======== Extrait du document ========

Car toute mission a pour but un lieu déterminé. Or, les actions intellectuelles
ne se rapportent à aucun lieu, parce que l’intellect est absolument en dehors
de toutes les idées de temps et d’espace. Donc puisque les actions des anges
sont des actions intellectuelles, il semble que les anges ne soient pas envoyés
pour faire une action quelconque.
Réponse à
l’objection N°1 : Une opération peut être appelée intellectuelle de deux
manières : 1° Parce qu’elle réside dans l’intellect lui-même, comme la
contemplation. Cette opération est indépendante de l’espace ou du lieu ; car,
comme le dit saint Augustin (De Trin.,
liv. 4, chap. 20), par rapport aux idées éternelles que nous avons dans notre
esprit nous ne sommes pas de ce monde. 2° On dit encore qu’une action est
intellectuelle quand elle a pour règle l’entendement et que c’est l’entendement
qui la commande. En ce sens il est évident que les opérations intellectuelles
se rapportent quelquefois à un lieu déterminé.
Objection N°2.
Le ciel empyrée est le seul lieu qui soit en rapport avec la dignité des anges.
Si on nous les envoie pour remplir un ministère quelconque, il semble qu’on
déroge par là même à leur dignité, ce qui répugne.
Réponse à
l’objection N°2 : Le ciel empyrée convient en effet à la dignité de l’ange
; car il est convenable qu’on désigne pour séjour aux êtres spirituels le
premier de tous les corps dans l’ordre de la nature. Mais l’ange n’emprunte
rien de sa grandeur au lieu qu’il habite. C’est pourquoi, quand il n’est pas
actuellement dans le ciel empyrée, sa dignité n’a point à en souffrir ; comme
le roi ne perd rien de sa majesté quand il n’est pas actuellement assis sur son
trône.

========

> _Exercice proposé 1_
Recopiez mot pour mot l'intégralité du passage sur la mission des anges.
Le texte et les enregistrements n'ont aucun lien entre eux.

======== Enregistrements conservés ========

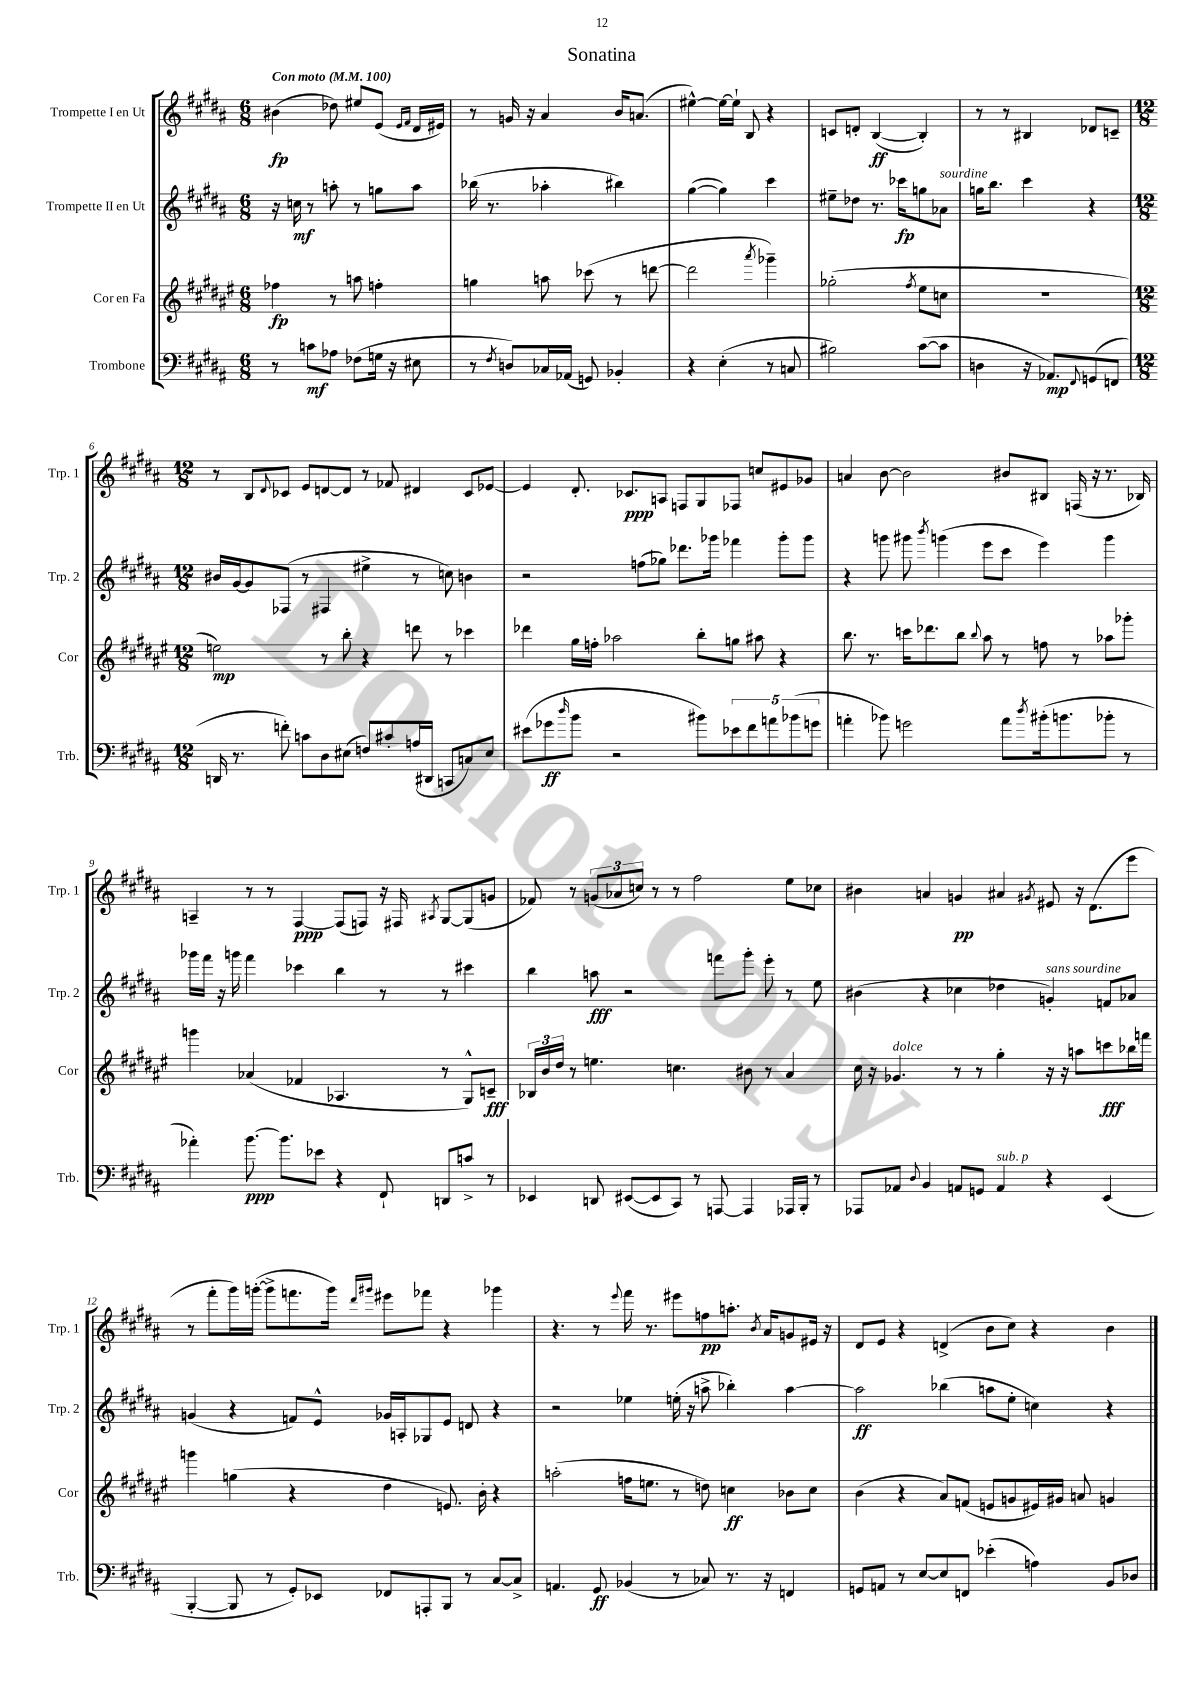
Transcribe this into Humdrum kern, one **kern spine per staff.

========
======== Enregistrements conservés ========

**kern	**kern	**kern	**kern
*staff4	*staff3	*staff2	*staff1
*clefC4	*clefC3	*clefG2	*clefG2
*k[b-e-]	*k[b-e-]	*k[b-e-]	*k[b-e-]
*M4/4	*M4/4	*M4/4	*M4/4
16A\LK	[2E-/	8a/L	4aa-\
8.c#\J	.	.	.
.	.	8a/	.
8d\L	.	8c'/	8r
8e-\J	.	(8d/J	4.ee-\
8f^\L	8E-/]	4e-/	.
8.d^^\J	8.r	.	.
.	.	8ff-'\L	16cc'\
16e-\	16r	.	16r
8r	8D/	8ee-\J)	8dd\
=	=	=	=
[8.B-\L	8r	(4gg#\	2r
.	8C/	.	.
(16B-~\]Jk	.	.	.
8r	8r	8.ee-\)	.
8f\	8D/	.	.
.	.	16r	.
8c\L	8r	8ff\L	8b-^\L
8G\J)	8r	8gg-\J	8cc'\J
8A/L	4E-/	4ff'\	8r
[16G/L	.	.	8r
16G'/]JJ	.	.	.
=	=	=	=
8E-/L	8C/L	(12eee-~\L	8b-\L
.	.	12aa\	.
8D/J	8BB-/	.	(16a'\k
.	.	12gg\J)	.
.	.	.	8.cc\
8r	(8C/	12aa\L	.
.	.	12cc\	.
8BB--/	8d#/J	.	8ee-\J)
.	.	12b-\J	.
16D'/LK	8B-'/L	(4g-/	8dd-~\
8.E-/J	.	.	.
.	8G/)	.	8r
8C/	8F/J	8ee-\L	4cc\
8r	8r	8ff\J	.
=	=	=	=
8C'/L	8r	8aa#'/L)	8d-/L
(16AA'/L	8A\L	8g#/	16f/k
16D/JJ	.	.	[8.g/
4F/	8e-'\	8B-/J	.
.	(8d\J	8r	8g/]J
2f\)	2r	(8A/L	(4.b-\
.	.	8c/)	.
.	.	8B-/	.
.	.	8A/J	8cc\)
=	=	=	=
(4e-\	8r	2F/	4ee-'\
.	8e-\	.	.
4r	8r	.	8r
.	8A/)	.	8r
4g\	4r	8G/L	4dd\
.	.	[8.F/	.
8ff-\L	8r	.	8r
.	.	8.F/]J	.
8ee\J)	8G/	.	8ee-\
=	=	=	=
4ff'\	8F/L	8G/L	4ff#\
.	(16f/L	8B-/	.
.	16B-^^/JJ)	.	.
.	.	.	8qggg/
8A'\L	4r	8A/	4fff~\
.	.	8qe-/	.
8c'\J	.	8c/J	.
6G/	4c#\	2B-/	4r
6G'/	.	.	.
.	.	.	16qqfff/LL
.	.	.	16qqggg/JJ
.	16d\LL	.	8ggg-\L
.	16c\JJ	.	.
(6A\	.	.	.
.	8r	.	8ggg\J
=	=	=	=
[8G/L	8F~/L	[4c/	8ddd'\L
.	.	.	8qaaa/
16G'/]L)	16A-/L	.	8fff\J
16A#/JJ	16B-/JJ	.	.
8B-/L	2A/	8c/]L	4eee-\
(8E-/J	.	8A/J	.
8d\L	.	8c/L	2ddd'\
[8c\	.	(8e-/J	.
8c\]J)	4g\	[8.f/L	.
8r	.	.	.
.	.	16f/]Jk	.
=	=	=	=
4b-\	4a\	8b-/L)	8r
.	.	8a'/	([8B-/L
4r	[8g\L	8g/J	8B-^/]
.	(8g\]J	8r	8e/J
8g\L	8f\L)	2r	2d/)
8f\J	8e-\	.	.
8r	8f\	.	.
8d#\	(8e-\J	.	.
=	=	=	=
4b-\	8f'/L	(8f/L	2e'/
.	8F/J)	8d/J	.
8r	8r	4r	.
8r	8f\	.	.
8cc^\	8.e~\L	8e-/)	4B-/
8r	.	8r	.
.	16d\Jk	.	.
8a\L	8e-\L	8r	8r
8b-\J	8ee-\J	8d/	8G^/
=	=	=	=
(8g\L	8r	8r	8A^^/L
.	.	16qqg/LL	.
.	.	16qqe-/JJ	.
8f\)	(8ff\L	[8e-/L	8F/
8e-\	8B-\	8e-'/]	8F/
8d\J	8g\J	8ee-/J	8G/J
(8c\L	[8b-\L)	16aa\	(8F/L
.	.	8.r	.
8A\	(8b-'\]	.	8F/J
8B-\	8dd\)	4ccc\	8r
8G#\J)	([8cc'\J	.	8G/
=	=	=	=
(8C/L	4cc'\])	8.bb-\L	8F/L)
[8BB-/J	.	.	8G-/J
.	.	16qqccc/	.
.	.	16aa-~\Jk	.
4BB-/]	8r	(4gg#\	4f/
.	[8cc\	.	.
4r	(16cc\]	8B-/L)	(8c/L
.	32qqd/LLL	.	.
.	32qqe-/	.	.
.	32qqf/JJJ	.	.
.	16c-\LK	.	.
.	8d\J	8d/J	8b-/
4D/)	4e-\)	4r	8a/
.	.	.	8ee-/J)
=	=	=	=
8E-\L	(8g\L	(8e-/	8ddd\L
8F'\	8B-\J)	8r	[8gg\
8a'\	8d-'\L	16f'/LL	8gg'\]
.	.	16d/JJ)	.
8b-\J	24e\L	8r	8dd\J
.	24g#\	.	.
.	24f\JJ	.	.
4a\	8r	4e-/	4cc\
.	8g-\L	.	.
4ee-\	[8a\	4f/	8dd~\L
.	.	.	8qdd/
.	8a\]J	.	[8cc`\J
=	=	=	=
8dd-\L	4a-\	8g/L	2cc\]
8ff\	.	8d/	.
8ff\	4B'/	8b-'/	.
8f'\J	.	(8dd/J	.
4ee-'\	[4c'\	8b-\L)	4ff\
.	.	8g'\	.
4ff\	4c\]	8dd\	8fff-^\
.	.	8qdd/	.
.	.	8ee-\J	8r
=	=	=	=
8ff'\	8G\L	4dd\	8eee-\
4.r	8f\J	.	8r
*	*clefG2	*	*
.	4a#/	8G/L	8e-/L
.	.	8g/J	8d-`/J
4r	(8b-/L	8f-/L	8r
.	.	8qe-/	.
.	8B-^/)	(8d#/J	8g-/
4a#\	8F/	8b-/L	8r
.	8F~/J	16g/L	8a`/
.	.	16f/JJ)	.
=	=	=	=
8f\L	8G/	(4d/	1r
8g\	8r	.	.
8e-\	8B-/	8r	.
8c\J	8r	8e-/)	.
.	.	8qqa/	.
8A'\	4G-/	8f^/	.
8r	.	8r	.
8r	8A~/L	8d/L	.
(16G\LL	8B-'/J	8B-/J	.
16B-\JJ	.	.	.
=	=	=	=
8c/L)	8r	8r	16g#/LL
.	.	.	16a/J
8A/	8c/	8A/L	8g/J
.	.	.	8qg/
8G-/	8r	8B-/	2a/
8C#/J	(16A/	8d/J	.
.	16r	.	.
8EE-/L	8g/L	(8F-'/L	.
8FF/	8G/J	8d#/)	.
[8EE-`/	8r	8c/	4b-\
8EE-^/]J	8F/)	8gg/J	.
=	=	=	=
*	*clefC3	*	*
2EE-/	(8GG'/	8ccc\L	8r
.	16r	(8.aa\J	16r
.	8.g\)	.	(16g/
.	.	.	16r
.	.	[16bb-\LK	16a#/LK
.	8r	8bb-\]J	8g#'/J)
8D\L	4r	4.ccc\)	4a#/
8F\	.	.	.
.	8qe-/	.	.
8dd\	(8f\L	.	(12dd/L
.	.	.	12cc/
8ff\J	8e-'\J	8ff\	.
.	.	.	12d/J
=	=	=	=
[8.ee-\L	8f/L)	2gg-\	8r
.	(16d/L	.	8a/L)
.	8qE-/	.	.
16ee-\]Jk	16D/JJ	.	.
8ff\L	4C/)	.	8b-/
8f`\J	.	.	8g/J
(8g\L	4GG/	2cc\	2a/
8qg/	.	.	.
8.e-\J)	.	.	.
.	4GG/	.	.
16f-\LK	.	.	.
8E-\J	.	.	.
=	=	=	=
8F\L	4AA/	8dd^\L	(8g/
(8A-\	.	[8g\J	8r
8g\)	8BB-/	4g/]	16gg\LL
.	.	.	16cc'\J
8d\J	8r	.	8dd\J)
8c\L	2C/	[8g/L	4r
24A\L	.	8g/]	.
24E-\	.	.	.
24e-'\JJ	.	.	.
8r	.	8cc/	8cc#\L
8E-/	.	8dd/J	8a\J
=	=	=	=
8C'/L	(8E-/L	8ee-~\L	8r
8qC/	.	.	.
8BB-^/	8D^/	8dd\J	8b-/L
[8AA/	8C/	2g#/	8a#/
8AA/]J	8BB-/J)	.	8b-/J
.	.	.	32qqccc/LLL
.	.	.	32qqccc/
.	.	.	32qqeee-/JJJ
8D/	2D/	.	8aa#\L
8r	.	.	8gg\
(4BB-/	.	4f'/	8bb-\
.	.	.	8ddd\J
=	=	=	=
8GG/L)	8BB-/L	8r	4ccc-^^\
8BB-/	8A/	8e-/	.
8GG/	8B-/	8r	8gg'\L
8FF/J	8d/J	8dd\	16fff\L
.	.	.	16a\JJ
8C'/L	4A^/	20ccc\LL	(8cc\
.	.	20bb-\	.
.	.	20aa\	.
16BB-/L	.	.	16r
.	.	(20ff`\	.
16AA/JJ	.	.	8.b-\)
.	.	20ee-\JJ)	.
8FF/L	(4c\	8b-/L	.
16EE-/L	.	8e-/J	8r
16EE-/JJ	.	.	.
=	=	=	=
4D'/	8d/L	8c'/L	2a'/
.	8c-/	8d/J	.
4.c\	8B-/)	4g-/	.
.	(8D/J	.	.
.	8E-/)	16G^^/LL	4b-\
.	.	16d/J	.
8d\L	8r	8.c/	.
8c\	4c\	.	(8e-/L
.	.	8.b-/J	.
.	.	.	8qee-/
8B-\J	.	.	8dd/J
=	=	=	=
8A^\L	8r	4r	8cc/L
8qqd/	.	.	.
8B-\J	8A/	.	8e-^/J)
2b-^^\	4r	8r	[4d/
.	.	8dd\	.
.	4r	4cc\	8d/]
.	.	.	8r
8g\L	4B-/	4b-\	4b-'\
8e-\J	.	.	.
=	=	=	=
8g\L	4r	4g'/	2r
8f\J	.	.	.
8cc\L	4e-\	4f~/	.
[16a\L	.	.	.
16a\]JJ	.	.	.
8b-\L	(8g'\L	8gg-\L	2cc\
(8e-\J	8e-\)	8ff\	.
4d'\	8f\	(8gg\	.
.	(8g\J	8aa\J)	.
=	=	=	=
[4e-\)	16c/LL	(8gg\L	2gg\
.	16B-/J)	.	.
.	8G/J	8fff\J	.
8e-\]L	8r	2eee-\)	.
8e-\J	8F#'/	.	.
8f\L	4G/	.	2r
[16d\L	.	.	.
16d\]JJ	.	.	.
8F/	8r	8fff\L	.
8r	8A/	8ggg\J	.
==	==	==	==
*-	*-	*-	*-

========
======== Enregistrements conservés ========

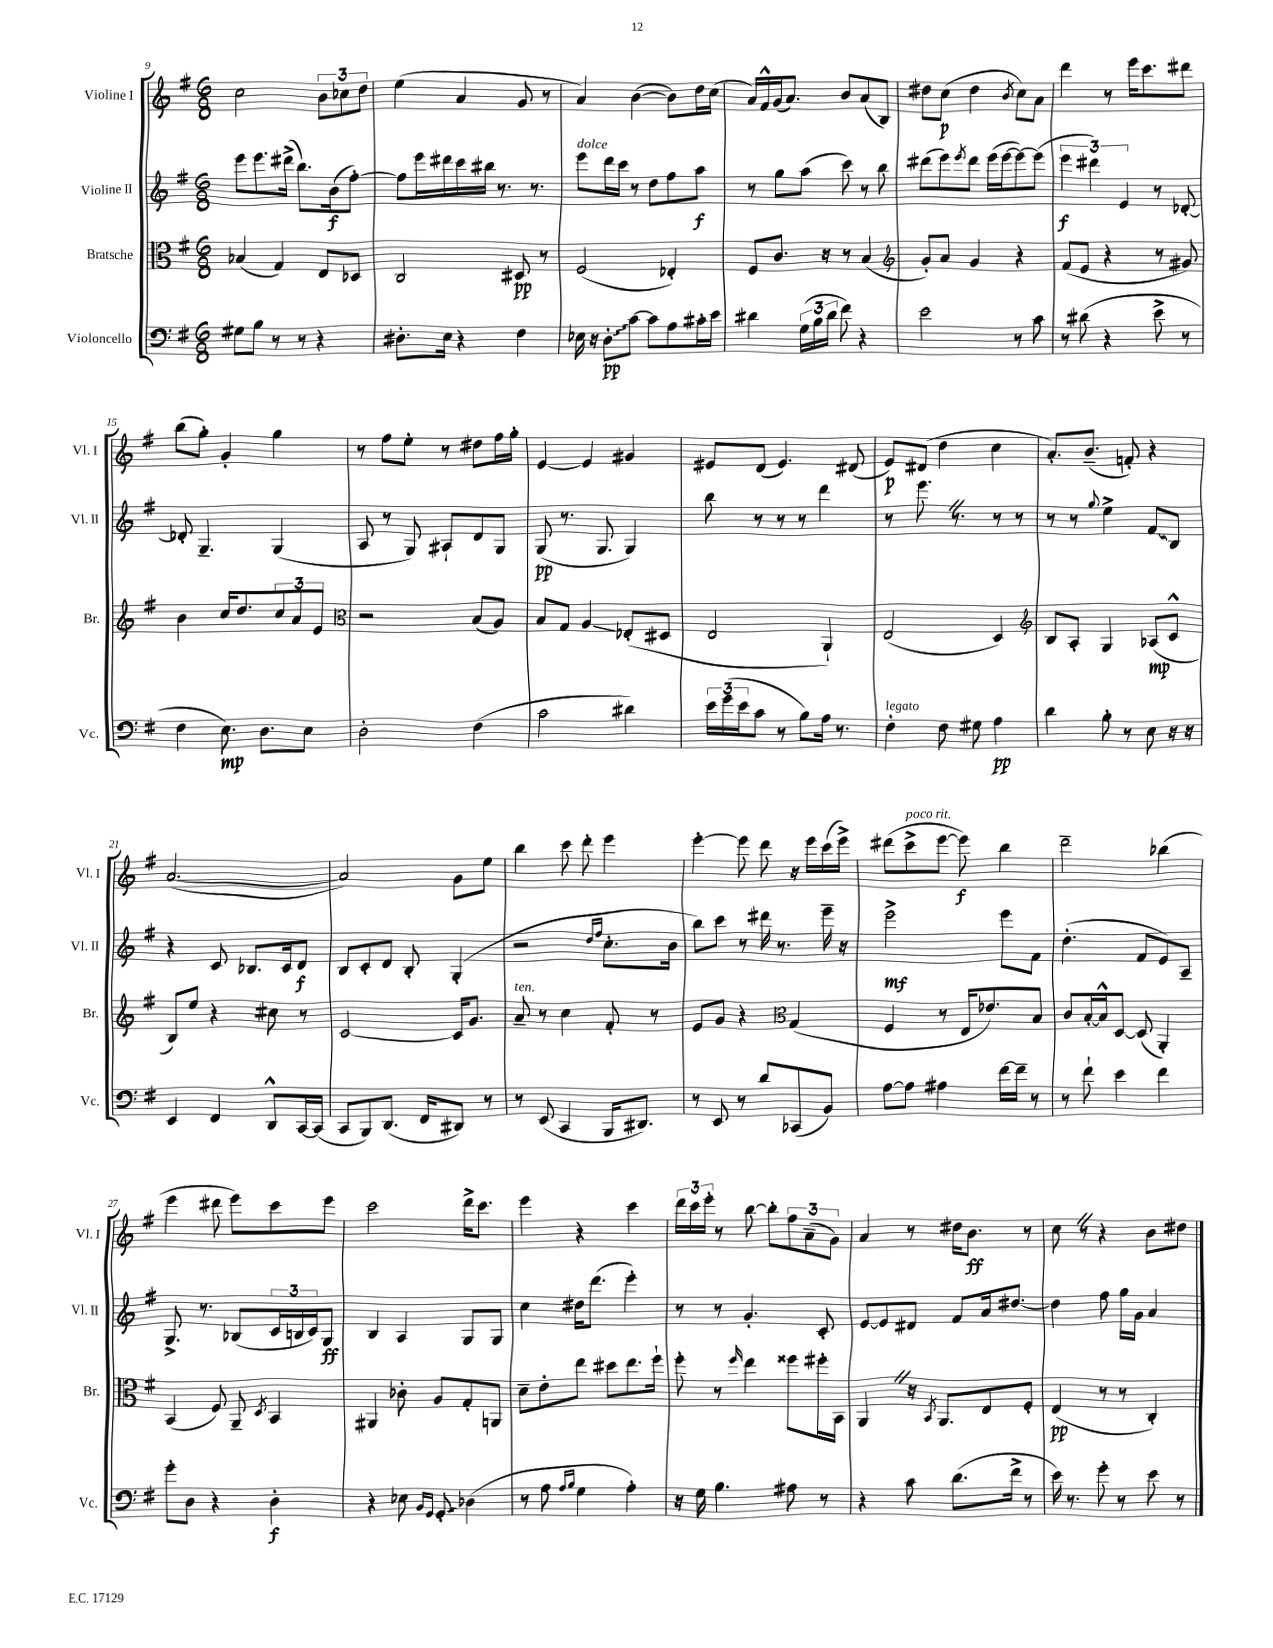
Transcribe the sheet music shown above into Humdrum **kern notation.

========

> _Exercice proposé 2_
Comptez les lignes des enregistrements qui contiennent la chaîne "kern", puis indiquez uniquement ce nombre.

> _Réponse finale 1_
Car toute mission a pour but un lieu déterminé. Or, les actions intellectuelles
ne se rapportent à aucun lieu, parce que l’intellect est absolument en dehors
de toutes les idées de temps et d’espace. Donc puisque les actions des anges
sont des actions intellectuelles, il semble que les anges ne soient pas envoyés
pour faire une action quelconque.
Réponse à
l’objection N°1 : Une opération peut être appelée intellectuelle de deux
manières : 1° Parce qu’elle réside dans l’intellect lui-même, comme la
contemplation. Cette opération est indépendante de l’espace ou du lieu ; car,
comme le dit saint Augustin (De Trin.,
liv. 4, chap. 20), par rapport aux idées éternelles que nous avons dans notre
esprit nous ne sommes pas de ce monde. 2° On dit encore qu’une action est
intellectuelle quand elle a pour règle l’entendement et que c’est l’entendement
qui la commande. En ce sens il est évident que les opérations intellectuelles
se rapportent quelquefois à un lieu déterminé.
Objection N°2.
Le ciel empyrée est le seul lieu qui soit en rapport avec la dignité des anges.
Si on nous les envoie pour remplir un ministère quelconque, il semble qu’on
déroge par là même à leur dignité, ce qui répugne.
Réponse à
l’objection N°2 : Le ciel empyrée convient en effet à la dignité de l’ange
; car il est convenable qu’on désigne pour séjour aux êtres spirituels le
premier de tous les corps dans l’ordre de la nature. Mais l’ange n’emprunte
rien de sa grandeur au lieu qu’il habite. C’est pourquoi, quand il n’est pas
actuellement dans le ciel empyrée, sa dignité n’a point à en souffrir ; comme
le roi ne perd rien de sa majesté quand il n’est pas actuellement assis sur son
trône.

> _Réponse finale 2_
3